• Work to complete: Make an exact copy of the records, dropping all pictures.

• Data for processing:
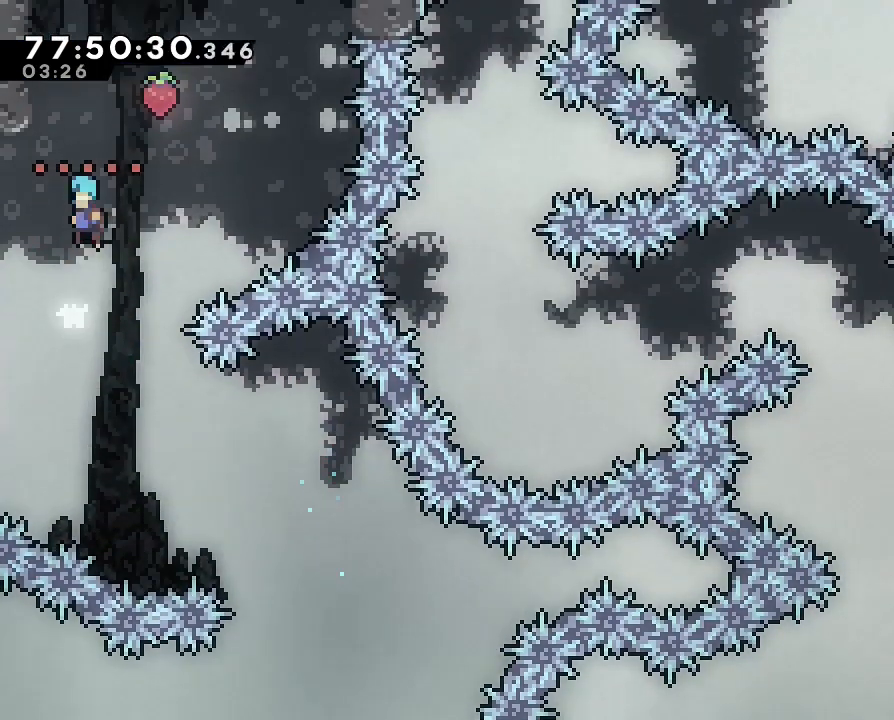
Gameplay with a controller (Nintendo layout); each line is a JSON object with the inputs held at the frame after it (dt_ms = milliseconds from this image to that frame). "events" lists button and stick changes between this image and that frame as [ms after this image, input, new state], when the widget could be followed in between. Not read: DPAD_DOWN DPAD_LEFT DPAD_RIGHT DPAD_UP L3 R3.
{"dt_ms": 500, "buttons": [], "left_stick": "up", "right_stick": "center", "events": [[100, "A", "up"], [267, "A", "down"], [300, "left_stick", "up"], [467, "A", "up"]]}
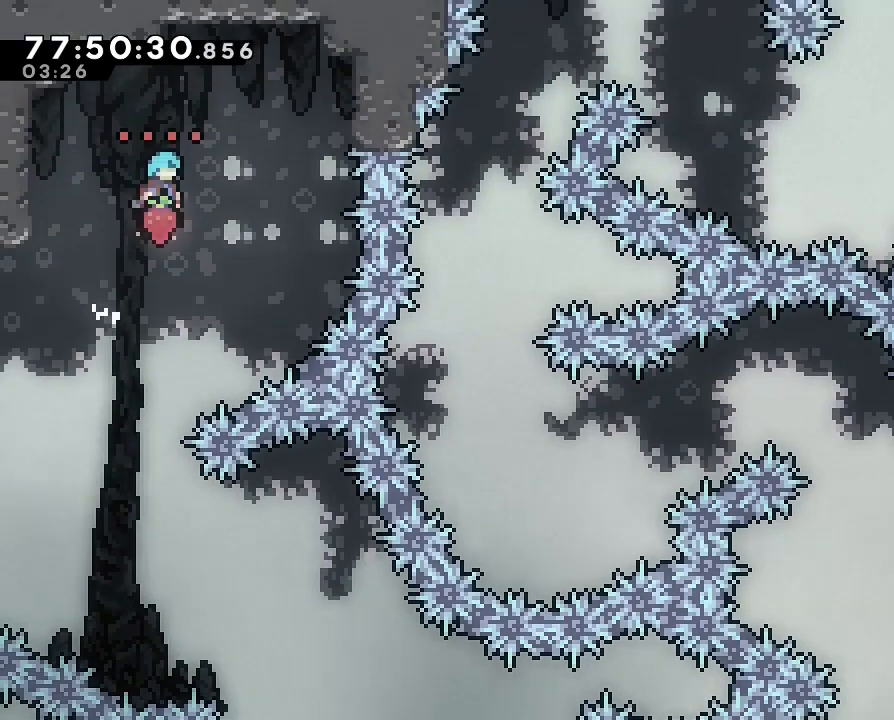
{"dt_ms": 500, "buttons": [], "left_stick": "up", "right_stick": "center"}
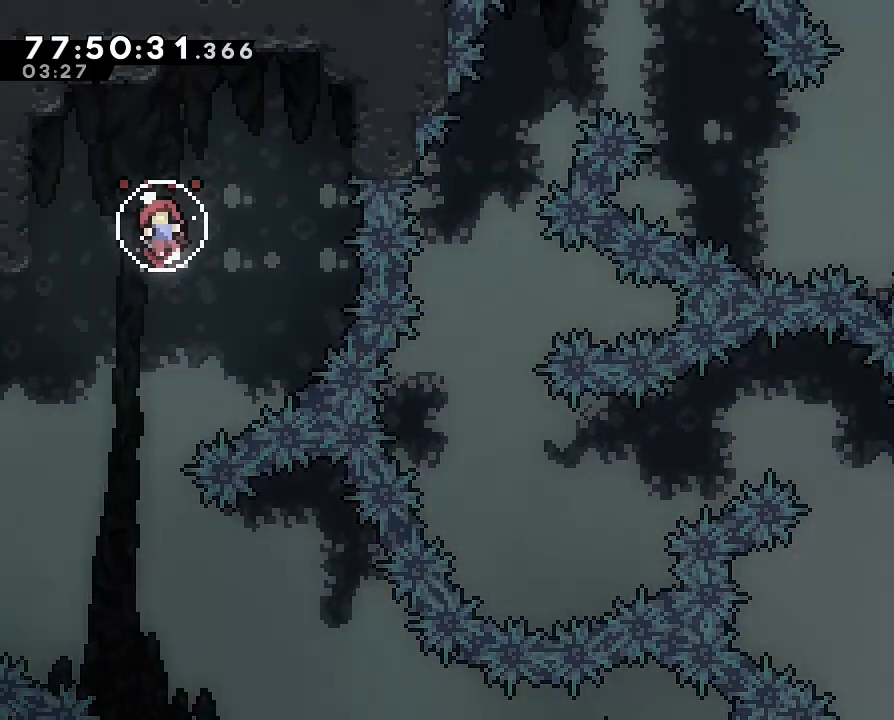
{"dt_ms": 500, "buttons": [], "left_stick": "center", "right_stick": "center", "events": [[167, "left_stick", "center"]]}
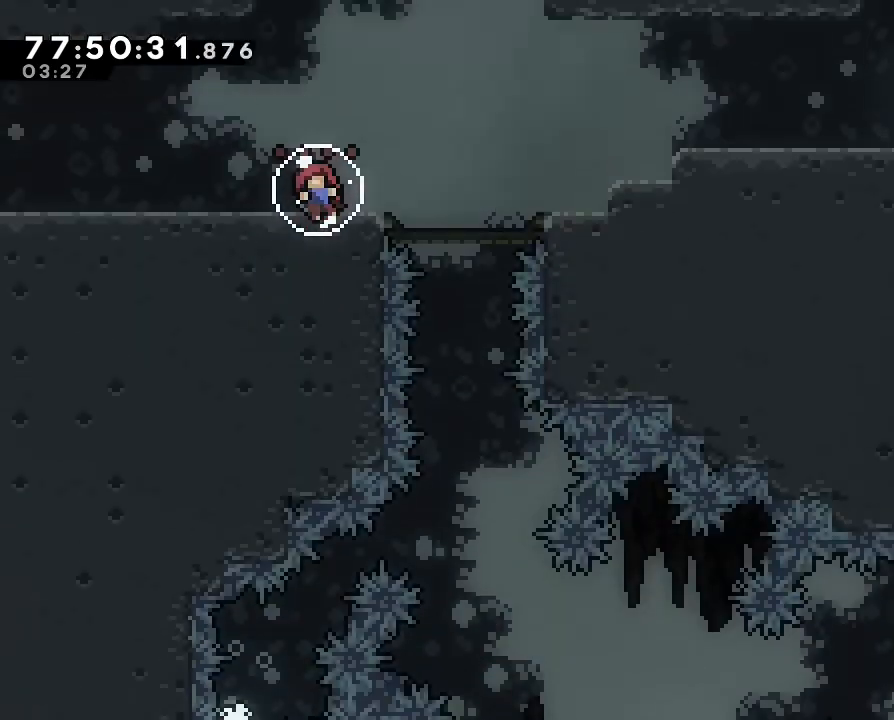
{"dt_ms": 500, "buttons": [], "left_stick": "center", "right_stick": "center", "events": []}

• Exercise response:
Gameplay with a controller (Nintendo layout); each line is a JSON object with the inputs held at the frame after it (dt_ms = milliseconds from this image to that frame). "events" lists button and stick changes between this image and that frame as [ms after this image, input, new state], when the widget could be followed in between. Not read: DPAD_DOWN DPAD_LEFT DPAD_RIGHT DPAD_UP L3 R3.
{"dt_ms": 500, "buttons": [], "left_stick": "up", "right_stick": "center", "events": [[100, "A", "up"], [267, "A", "down"], [300, "left_stick", "up"], [467, "A", "up"]]}
{"dt_ms": 500, "buttons": [], "left_stick": "up", "right_stick": "center"}
{"dt_ms": 500, "buttons": [], "left_stick": "center", "right_stick": "center", "events": [[167, "left_stick", "center"]]}
{"dt_ms": 500, "buttons": [], "left_stick": "center", "right_stick": "center", "events": []}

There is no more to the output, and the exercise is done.